DESTINATIONS = distinct(enabled_destinations + additional_destinations)

EVENT_REPORTING_WEBHOOKS = array_from_string(os.environ.get("REDASH_EVENT_REPORTING_WEBHOOKS", ""))

# Support for Sentry (https://getsentry.com/).
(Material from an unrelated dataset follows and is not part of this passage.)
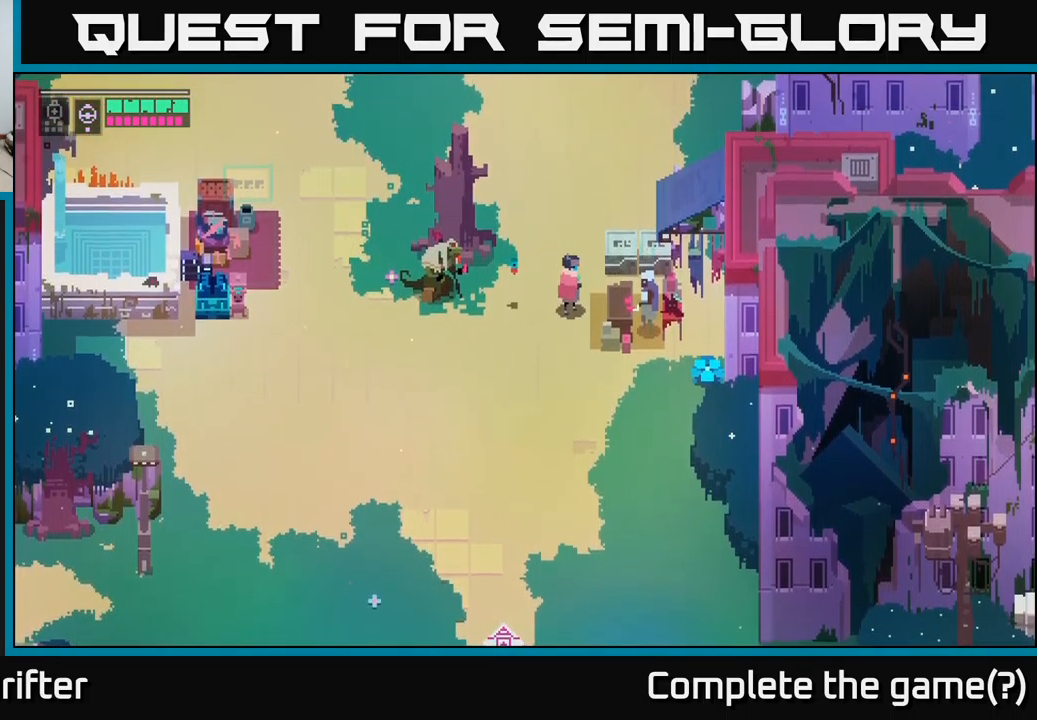
{"buttons": [], "left_stick": "center", "right_stick": "center", "events": []}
Just set your Sentry DSN to enable it:
SENTRY_DSN = os.environ.get("REDASH_SENTRY_DSN", "")

# Client side toggles:
ALLOW_SCRIPTS_IN_USER_INPUT = parse_boolean(os.environ.get("REDASH_ALLOW_SCRIPTS_IN_USER_INPUT", "false"))
DASHBOARD_REFRESH_INTERVALS = map(int, array_from_string(os.environ.get("REDASH_DASHBOARD_REFRESH_INTERVALS", "60,300,600,1800,3600,43200,86400")))
QUERY_REFRESH_INTERVALS = map(int, array_from_string(os.environ.get("REDASH_QUERY_REFRESH_INTERVALS", "60, 300, 600, 900, 1800, 3600, 7200, 10800, 14400, 18000, 21600, 25200, 28800, 32400, 36000, 39600, 43200, 86400, 604800, 1209600, 2592000")))
PAGE_SIZE = int(os.environ.get('REDASH_PAGE_SIZE', 20))
PAGE_SIZE_OPTIONS = map(int, array_from_string(os.environ.get("REDASH_PAGE_SIZE_OPTIONS", "5,10,20,50,100")))
TABLE_CELL_MAX_JSON_SIZE = int(os.environ.get('REDASH_TABLE_CELL_MAX_JSON_SIZE', 50000))

# Features:
VERSION_CHECK = parse_boolean(os.environ.get("REDASH_VERSION_CHECK", "true"))
FEATURE_DISABLE_REFRESH_QUERIES = parse_boolean(os.environ.get("REDASH_FEATURE_DISABLE_REFRESH_QUERIES", "false"))
FEATURE_SHOW_QUERY_RESULTS_COUNT = parse_boolean(os.environ.get("REDASH_FEATURE_SHOW_QUERY_RESULTS_COUNT", "true"))
FEATURE_ALLOW_CUSTOM_JS_VISUALIZATIONS = parse_boolean(os.environ.get("REDASH_FEATURE_ALLOW_CUSTOM_JS_VISUALIZATIONS", "false"))
FEATURE_AUTO_PUBLISH_NAMED_QUERIES = parse_boolean(os.environ.get("REDASH_FEATURE_AUTO_PUBLISH_NAMED_QUERIES", "true"))
FEATURE_EXTENDED_ALERT_OPTIONS = parse_boolean(os.environ.get("REDASH_FEATURE_EXTENDED_ALERT_OPTIONS", "false"))

# BigQuery
BIGQUERY_HTTP_TIMEOUT = int(os.environ.get("REDASH_BIGQUERY_HTTP_TIMEOUT", "600"))

# Allow Parameters in Embeds
# WARNING: Deprecated!
# See https://discuss.redash.io/t/support-for-parameters-in-embedded-visualizations/3337 for more details.
ALLOW_PARAMETERS_IN_EMBEDS = parse_boolean(os.environ.get("REDASH_ALLOW_PARAMETERS_IN_EMBEDS", "false"))

# Enhance schema fetching
SCHEMA_RUN_TABLE_SIZE_CALCULATIONS = parse_boolean(os.environ.get("REDASH_SCHEMA_RUN_TABLE_SIZE_CALCULATIONS", "false"))

# kylin
KYLIN_OFFSET = int(os.environ.get('REDASH_KYLIN_OFFSET', 0))
KYLIN_LIMIT = int(os.environ.get('REDASH_KYLIN_LIMIT', 50000))
KYLIN_ACCEPT_PARTIAL = parse_boolean(os.environ.get("REDASH_KYLIN_ACCEPT_PARTIAL", "false"))

# sqlparse
SQLPARSE_FORMAT_OPTIONS = {
    'reindent': parse_boolean(os.environ.get('SQLPARSE_FORMAT_REINDENT', 'true')),
    'keyword_case': os.environ.get('SQLPARSE_FORMAT_KEYWORD_CASE', 'upper'),
}

The following are the variables we changed:
FRAME_OPTIONS

FRAME_OPTIONS_ALLOW_FROM

CONTENT_SECURITY_POLICY

REFERRER_POLICY

Kindly verify it and let me know the exact values we should change.

No can do. Your needs are quite unusual, beyond my level. Redash really isn’t meant to be completely embedded in another application. Perhaps another forum user has insight. Please post progress if you figure it out.